It's been a couple years since I've done this but hopefully I can provide some info.

Firstly, we're doing constrained optimization. So you are finding the best bundle you can subject to not spending more than your income (y in your setup).

The easiest place to start is (3). The first equation says that for x_i one of two things must be true. Either you purchase none of it or you buy just enough so that the marginal benefit equals the marginal cost. The marginal benefit is the partial derivative of U wrt x_i. The marginal cost is how much of your budget you lose which is p_i (the marginal monetary cost of buying good x_i) times the marginal utility of income. Think of p_i as the amount of money you lose and lambda as the price of that loss.

The reason for this restriction is that the price of good x_i may be such that you would optimally purchase none of the good. Think about how the price of Ferraris affects your purchasing decisions. Similarly, think about how many more ferraris you will buy if you get $1 richer. So in the case of a Ferrari your marginal benefit is probably very high but the price is so high that equation 1 will be strictly negative. Because you won't purchase any, equation 3 is satisfied.

Now look at the second equation in (3). Lambda, which as you said is marginal benefit of income, times the difference between how much money you have and how much you are spending must be zero. This is simply saying that if more money is useful to you (lambda > 0) then you are spending all of your money (y - p*x = 0).

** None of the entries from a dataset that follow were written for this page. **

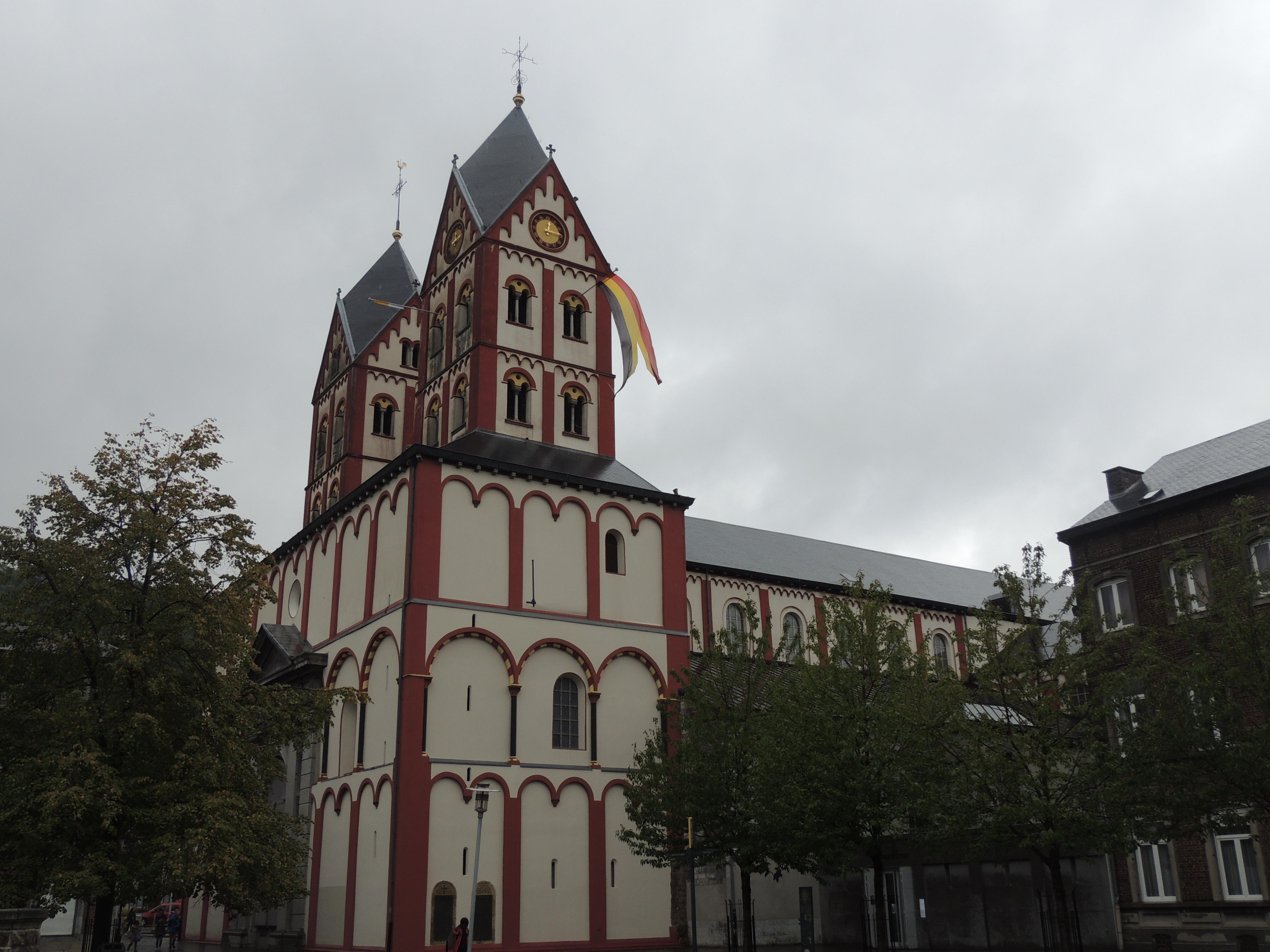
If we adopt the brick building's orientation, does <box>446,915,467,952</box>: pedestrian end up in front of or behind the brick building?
in front

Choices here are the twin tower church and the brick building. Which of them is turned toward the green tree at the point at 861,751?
the brick building

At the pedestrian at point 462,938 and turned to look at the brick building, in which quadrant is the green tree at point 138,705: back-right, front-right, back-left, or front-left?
back-left

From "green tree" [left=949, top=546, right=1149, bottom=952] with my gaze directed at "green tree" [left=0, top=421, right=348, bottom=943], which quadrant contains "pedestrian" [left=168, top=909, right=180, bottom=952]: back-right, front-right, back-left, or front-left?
front-right

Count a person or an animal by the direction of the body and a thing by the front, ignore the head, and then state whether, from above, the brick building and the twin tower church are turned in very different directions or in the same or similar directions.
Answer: same or similar directions

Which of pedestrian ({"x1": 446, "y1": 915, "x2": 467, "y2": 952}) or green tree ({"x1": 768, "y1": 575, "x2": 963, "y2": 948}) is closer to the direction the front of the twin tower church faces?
the pedestrian

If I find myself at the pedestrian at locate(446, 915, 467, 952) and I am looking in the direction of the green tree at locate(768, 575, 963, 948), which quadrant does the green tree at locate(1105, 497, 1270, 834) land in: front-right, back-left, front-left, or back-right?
front-right

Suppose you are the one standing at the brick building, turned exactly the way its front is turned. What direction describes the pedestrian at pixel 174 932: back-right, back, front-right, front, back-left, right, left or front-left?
front-right

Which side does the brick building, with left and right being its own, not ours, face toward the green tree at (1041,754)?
front

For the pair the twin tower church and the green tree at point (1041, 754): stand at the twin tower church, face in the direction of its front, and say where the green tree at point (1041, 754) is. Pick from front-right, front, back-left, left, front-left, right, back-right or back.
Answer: left

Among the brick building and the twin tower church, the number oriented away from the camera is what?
0

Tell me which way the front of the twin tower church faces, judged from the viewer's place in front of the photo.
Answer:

Most utility functions are increasing so all money will be spent.

So the punchline here is that you know in the optimal bundle either a positive amount of each good will be consumed, in which case you can solve by setting the marginal utility of x1 divided its price equal to the same for x2 and then plugging that in to p1x1 + p2x2 = y. Or it could be at a corner. The only way to know in general is to check. Some utility functions feature infinite marginal utility for each good at 0 so that the corners are never optimal, but otherwise you just have to check them to make sure that you don't get more utility from a corner than the interior optimum.